To our small, neglected and isolated islands.
Amin! Amin!
He started to up the tempo, then began to crack jokes about the state electricity company, PLN. ‘They say 2012 will be a year of darkness, and if you stick with PLN it certainly will be. Because only
Jeeeezus
shines his light every day of the year!’ Laughter, but also diligent note-taking. Though he kept the stand-up comedy going for over an hour, he managed to say only two things: 1) it is our duty to spread the name of Jesus, and 2) if we wait patiently Jesus will fulfil our demands.
At 11.55 on the dot, he wrapped up with a quiet ‘Amin’. There was one more rollicking hymn, and then, two hours to the second after the service started, it was all over and everyone tottered and flounced out to the hall.
I’m sure the whole format comes off some shelf in the American Bible Belt. And just like those faraway Mega Churches, the message was not of social engagement but of personal gratification.

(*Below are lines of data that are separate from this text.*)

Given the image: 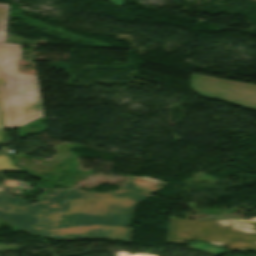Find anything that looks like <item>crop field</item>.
Instances as JSON below:
<instances>
[{
	"label": "crop field",
	"instance_id": "obj_3",
	"mask_svg": "<svg viewBox=\"0 0 256 256\" xmlns=\"http://www.w3.org/2000/svg\"><path fill=\"white\" fill-rule=\"evenodd\" d=\"M201 239L235 250L256 249V222L238 220L187 221L170 218L168 242Z\"/></svg>",
	"mask_w": 256,
	"mask_h": 256
},
{
	"label": "crop field",
	"instance_id": "obj_7",
	"mask_svg": "<svg viewBox=\"0 0 256 256\" xmlns=\"http://www.w3.org/2000/svg\"><path fill=\"white\" fill-rule=\"evenodd\" d=\"M191 248H194V249L206 252V253H210V254H213V255H217V256H220L222 254L231 252V251L216 248L214 246H211V245H208V244H205V243L193 244V245H191Z\"/></svg>",
	"mask_w": 256,
	"mask_h": 256
},
{
	"label": "crop field",
	"instance_id": "obj_6",
	"mask_svg": "<svg viewBox=\"0 0 256 256\" xmlns=\"http://www.w3.org/2000/svg\"><path fill=\"white\" fill-rule=\"evenodd\" d=\"M9 4H0V42H6Z\"/></svg>",
	"mask_w": 256,
	"mask_h": 256
},
{
	"label": "crop field",
	"instance_id": "obj_2",
	"mask_svg": "<svg viewBox=\"0 0 256 256\" xmlns=\"http://www.w3.org/2000/svg\"><path fill=\"white\" fill-rule=\"evenodd\" d=\"M20 44H0V104L4 129L23 126L43 116L37 77L18 73Z\"/></svg>",
	"mask_w": 256,
	"mask_h": 256
},
{
	"label": "crop field",
	"instance_id": "obj_5",
	"mask_svg": "<svg viewBox=\"0 0 256 256\" xmlns=\"http://www.w3.org/2000/svg\"><path fill=\"white\" fill-rule=\"evenodd\" d=\"M190 88L208 97L256 111V85L192 74Z\"/></svg>",
	"mask_w": 256,
	"mask_h": 256
},
{
	"label": "crop field",
	"instance_id": "obj_4",
	"mask_svg": "<svg viewBox=\"0 0 256 256\" xmlns=\"http://www.w3.org/2000/svg\"><path fill=\"white\" fill-rule=\"evenodd\" d=\"M69 190L42 194L39 204H28L0 191V218L30 233L51 236Z\"/></svg>",
	"mask_w": 256,
	"mask_h": 256
},
{
	"label": "crop field",
	"instance_id": "obj_8",
	"mask_svg": "<svg viewBox=\"0 0 256 256\" xmlns=\"http://www.w3.org/2000/svg\"><path fill=\"white\" fill-rule=\"evenodd\" d=\"M0 171L23 172V169L13 165L9 157L0 155Z\"/></svg>",
	"mask_w": 256,
	"mask_h": 256
},
{
	"label": "crop field",
	"instance_id": "obj_1",
	"mask_svg": "<svg viewBox=\"0 0 256 256\" xmlns=\"http://www.w3.org/2000/svg\"><path fill=\"white\" fill-rule=\"evenodd\" d=\"M163 183L145 177H131L125 190L112 193L70 190L51 238L108 237L129 241L133 229H128V226L134 205Z\"/></svg>",
	"mask_w": 256,
	"mask_h": 256
},
{
	"label": "crop field",
	"instance_id": "obj_9",
	"mask_svg": "<svg viewBox=\"0 0 256 256\" xmlns=\"http://www.w3.org/2000/svg\"><path fill=\"white\" fill-rule=\"evenodd\" d=\"M1 131H2V127H1V120H0V142L2 140Z\"/></svg>",
	"mask_w": 256,
	"mask_h": 256
}]
</instances>
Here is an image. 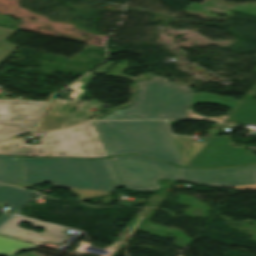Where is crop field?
I'll return each mask as SVG.
<instances>
[{"mask_svg": "<svg viewBox=\"0 0 256 256\" xmlns=\"http://www.w3.org/2000/svg\"><path fill=\"white\" fill-rule=\"evenodd\" d=\"M136 99L125 110H116L103 119H184L193 92L190 86L177 85L153 75L136 83Z\"/></svg>", "mask_w": 256, "mask_h": 256, "instance_id": "crop-field-4", "label": "crop field"}, {"mask_svg": "<svg viewBox=\"0 0 256 256\" xmlns=\"http://www.w3.org/2000/svg\"><path fill=\"white\" fill-rule=\"evenodd\" d=\"M33 194L31 191L0 184V208L7 204L11 207L10 210L17 211Z\"/></svg>", "mask_w": 256, "mask_h": 256, "instance_id": "crop-field-9", "label": "crop field"}, {"mask_svg": "<svg viewBox=\"0 0 256 256\" xmlns=\"http://www.w3.org/2000/svg\"><path fill=\"white\" fill-rule=\"evenodd\" d=\"M179 171L182 181L194 184L256 190V165L221 170L179 168Z\"/></svg>", "mask_w": 256, "mask_h": 256, "instance_id": "crop-field-6", "label": "crop field"}, {"mask_svg": "<svg viewBox=\"0 0 256 256\" xmlns=\"http://www.w3.org/2000/svg\"><path fill=\"white\" fill-rule=\"evenodd\" d=\"M36 247L38 246L0 236V255L1 256H14L15 253L17 252L29 251Z\"/></svg>", "mask_w": 256, "mask_h": 256, "instance_id": "crop-field-11", "label": "crop field"}, {"mask_svg": "<svg viewBox=\"0 0 256 256\" xmlns=\"http://www.w3.org/2000/svg\"><path fill=\"white\" fill-rule=\"evenodd\" d=\"M0 182L20 184L19 158L0 156Z\"/></svg>", "mask_w": 256, "mask_h": 256, "instance_id": "crop-field-10", "label": "crop field"}, {"mask_svg": "<svg viewBox=\"0 0 256 256\" xmlns=\"http://www.w3.org/2000/svg\"><path fill=\"white\" fill-rule=\"evenodd\" d=\"M46 102L0 99V140L33 131Z\"/></svg>", "mask_w": 256, "mask_h": 256, "instance_id": "crop-field-7", "label": "crop field"}, {"mask_svg": "<svg viewBox=\"0 0 256 256\" xmlns=\"http://www.w3.org/2000/svg\"><path fill=\"white\" fill-rule=\"evenodd\" d=\"M22 222L32 224L34 227L46 229L43 233H34L32 230L17 227ZM64 228L15 216L0 228V235L15 239L17 236L38 240L42 242L62 243L68 234L61 233Z\"/></svg>", "mask_w": 256, "mask_h": 256, "instance_id": "crop-field-8", "label": "crop field"}, {"mask_svg": "<svg viewBox=\"0 0 256 256\" xmlns=\"http://www.w3.org/2000/svg\"><path fill=\"white\" fill-rule=\"evenodd\" d=\"M40 145H26L25 137L0 143V154L40 157H106L108 153L94 122L45 133Z\"/></svg>", "mask_w": 256, "mask_h": 256, "instance_id": "crop-field-3", "label": "crop field"}, {"mask_svg": "<svg viewBox=\"0 0 256 256\" xmlns=\"http://www.w3.org/2000/svg\"><path fill=\"white\" fill-rule=\"evenodd\" d=\"M21 184L64 187L79 201L107 195L121 186L109 158L99 160L20 158Z\"/></svg>", "mask_w": 256, "mask_h": 256, "instance_id": "crop-field-1", "label": "crop field"}, {"mask_svg": "<svg viewBox=\"0 0 256 256\" xmlns=\"http://www.w3.org/2000/svg\"><path fill=\"white\" fill-rule=\"evenodd\" d=\"M16 30L0 27V64L18 47L5 42Z\"/></svg>", "mask_w": 256, "mask_h": 256, "instance_id": "crop-field-12", "label": "crop field"}, {"mask_svg": "<svg viewBox=\"0 0 256 256\" xmlns=\"http://www.w3.org/2000/svg\"><path fill=\"white\" fill-rule=\"evenodd\" d=\"M125 189L157 190L160 178L180 180L177 167L137 155L110 158Z\"/></svg>", "mask_w": 256, "mask_h": 256, "instance_id": "crop-field-5", "label": "crop field"}, {"mask_svg": "<svg viewBox=\"0 0 256 256\" xmlns=\"http://www.w3.org/2000/svg\"><path fill=\"white\" fill-rule=\"evenodd\" d=\"M110 156L137 153L185 167L165 121H95Z\"/></svg>", "mask_w": 256, "mask_h": 256, "instance_id": "crop-field-2", "label": "crop field"}, {"mask_svg": "<svg viewBox=\"0 0 256 256\" xmlns=\"http://www.w3.org/2000/svg\"><path fill=\"white\" fill-rule=\"evenodd\" d=\"M0 215H2V214H0ZM7 218H9V216L3 215V216L0 218V224H1L2 222H4Z\"/></svg>", "mask_w": 256, "mask_h": 256, "instance_id": "crop-field-13", "label": "crop field"}]
</instances>
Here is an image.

Nothing, but nothing was required of the congregation beyond the filling and depositing of envelopes. In the capital of the third poorest province in Indonesia there was not a whisper about equality in the eyes of God, not a mention that corruption was a sin against which we might unite, not the slightest suggestion that the Representatives of Christ’s Kingdom might help one another or anyone else. The tears, the speaking in tongues, this great outpouring of religious fervour was all about being entertained as we waited patiently for our next pair of royal-blue suede shoes.